我尝试运行
// Create connection
$conn = new mysqli($servername,$username, $password, $dbname);
// Check connection
if ($conn->connect_error) {
die("Connection failed: " . $conn->connect_error);
}
$sql = "UPDATE pm_videos SET `description` = REPLACE( `description` ,'Facebook', '')";
$sql = "UPDATE pm_videos SET `description` = REPLACE( `description` ,'Twitter', '')";
if ($conn->query($sql) === TRUE) {
echo "Record updated successfully";
} else {
echo "Error updating record: " . $conn->error;
}
$conn->close();
但只有Twitter会被替换。我是PHP的新手。也许有人可以帮我解决这个问题。谢谢。
答案 0 :(得分:2)
$conn->query($sql)语句运行您的查询。在运行之前,您将覆盖第一个$sql(Facebook上的那个)。你会做类似的事情
$sql = "UPDATE pm_videos SET `description` = REPLACE( `description` ,'Facebook', '')";
if ($conn->query($sql) === TRUE) {
echo "Record updated successfully with Facebook";
} else {
echo "Error updating record: " . $conn->error;
}
$sql = "UPDATE pm_videos SET `description` = REPLACE( `description` ,'Twitter', '')";
if ($conn->query($sql) === TRUE) {
echo "Record updated successfully with Twitter";
} else {
echo "Error updating record: " . $conn->error;
}
答案 1 :(得分:2)
您的第一个查询将不会被执行,因为$ sql字符串将被覆盖,并且您最终只会执行第二个查询。

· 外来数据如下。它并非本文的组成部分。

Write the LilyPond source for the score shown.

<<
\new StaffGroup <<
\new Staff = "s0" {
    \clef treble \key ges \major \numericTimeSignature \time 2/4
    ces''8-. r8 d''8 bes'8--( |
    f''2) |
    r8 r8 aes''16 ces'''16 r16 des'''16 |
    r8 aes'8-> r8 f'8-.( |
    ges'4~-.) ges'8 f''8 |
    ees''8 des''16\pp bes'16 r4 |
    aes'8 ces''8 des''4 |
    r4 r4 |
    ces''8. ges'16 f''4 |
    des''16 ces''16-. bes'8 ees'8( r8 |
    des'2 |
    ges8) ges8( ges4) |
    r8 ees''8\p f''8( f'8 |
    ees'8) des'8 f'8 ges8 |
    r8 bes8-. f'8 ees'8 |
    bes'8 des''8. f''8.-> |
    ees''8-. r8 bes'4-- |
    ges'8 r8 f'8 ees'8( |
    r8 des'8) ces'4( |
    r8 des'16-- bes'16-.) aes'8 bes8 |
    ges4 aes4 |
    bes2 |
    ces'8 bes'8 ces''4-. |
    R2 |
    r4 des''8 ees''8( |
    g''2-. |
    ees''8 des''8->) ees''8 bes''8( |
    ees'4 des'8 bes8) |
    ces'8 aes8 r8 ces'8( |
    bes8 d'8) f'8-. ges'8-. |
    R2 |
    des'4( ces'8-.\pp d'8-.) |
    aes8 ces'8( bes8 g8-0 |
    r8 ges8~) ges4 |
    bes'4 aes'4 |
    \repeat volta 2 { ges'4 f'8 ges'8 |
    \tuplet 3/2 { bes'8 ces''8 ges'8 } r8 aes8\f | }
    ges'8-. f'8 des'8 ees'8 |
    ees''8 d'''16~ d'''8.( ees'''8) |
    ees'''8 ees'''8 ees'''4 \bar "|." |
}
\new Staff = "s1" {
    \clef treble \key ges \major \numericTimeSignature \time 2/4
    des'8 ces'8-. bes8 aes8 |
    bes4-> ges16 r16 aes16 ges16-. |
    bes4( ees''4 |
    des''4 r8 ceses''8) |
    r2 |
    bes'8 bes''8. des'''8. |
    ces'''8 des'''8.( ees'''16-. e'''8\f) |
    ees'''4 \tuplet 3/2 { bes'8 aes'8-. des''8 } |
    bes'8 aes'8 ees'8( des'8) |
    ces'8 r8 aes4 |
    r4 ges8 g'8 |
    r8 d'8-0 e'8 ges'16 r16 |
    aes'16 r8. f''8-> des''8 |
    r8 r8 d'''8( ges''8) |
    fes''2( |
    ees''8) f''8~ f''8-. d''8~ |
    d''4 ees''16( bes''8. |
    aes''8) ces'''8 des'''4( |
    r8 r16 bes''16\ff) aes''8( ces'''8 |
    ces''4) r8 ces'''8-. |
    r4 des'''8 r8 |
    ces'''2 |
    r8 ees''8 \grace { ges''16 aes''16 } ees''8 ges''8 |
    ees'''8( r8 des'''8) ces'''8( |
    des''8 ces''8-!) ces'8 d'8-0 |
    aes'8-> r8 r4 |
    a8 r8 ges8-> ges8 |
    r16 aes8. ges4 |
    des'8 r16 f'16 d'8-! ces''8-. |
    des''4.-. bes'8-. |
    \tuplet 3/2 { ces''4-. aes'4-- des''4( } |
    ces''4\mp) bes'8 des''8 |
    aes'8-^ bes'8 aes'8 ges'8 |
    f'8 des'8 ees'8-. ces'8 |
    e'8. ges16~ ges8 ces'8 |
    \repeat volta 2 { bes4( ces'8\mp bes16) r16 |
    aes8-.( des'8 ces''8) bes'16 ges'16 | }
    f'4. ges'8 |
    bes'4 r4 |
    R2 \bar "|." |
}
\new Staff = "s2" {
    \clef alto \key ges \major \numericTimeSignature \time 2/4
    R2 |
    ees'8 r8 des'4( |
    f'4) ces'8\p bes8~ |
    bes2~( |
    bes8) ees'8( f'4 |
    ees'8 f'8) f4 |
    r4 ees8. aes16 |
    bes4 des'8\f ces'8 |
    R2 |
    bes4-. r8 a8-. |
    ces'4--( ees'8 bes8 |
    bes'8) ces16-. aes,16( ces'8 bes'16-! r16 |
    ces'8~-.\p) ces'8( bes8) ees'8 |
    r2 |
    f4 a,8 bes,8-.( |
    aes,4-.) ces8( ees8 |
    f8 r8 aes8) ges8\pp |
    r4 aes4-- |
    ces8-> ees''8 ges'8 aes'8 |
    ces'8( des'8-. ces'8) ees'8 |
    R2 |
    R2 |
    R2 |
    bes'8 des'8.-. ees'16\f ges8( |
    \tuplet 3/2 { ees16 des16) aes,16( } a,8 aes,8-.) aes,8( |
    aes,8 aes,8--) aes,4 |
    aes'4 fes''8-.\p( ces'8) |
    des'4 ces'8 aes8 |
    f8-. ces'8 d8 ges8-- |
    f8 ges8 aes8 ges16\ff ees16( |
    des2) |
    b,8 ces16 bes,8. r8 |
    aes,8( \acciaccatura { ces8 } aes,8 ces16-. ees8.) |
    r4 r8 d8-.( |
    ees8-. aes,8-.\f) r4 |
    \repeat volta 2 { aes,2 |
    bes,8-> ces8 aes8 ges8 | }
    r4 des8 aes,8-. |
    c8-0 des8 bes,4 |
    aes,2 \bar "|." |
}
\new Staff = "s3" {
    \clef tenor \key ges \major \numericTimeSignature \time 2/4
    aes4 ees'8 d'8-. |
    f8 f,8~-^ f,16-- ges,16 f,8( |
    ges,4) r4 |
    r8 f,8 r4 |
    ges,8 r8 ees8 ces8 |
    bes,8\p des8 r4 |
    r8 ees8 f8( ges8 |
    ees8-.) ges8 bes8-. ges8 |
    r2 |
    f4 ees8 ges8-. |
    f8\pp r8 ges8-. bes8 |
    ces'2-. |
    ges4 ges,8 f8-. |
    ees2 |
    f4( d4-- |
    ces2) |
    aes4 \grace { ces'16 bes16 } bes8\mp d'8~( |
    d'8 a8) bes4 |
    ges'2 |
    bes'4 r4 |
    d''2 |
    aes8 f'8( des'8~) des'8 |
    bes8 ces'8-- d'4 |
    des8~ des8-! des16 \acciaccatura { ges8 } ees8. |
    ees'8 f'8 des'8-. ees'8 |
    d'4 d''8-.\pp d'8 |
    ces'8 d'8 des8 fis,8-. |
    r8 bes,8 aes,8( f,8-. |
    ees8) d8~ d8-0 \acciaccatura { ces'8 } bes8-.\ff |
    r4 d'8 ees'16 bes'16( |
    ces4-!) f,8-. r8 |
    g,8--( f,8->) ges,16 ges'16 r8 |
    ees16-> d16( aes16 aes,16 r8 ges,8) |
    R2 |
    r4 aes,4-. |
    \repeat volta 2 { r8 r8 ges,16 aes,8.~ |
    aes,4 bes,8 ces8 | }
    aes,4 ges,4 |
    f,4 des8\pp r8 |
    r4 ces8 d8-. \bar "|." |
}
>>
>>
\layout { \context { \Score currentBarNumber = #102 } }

由于您多次执行相同的查询,只更改参数,我建议您使用预处理语句和占位符,如下所示:
$sql = "UPDATE pm_videos SET `description` = REPLACE(`description`, ?, '')";
$conn = new mysqli($servername,$username, $password, $dbname);
$stmt = $conn->prepare($sql);
$stmt->bind_param('s', $content);
$content='facebook';
$stmt->execute();
$content='twitter';
$stmt->execute();
$stmt->close();
$conn->close();
(我删除了所有错误检查,您可能想要添加自己的错误检查例程)。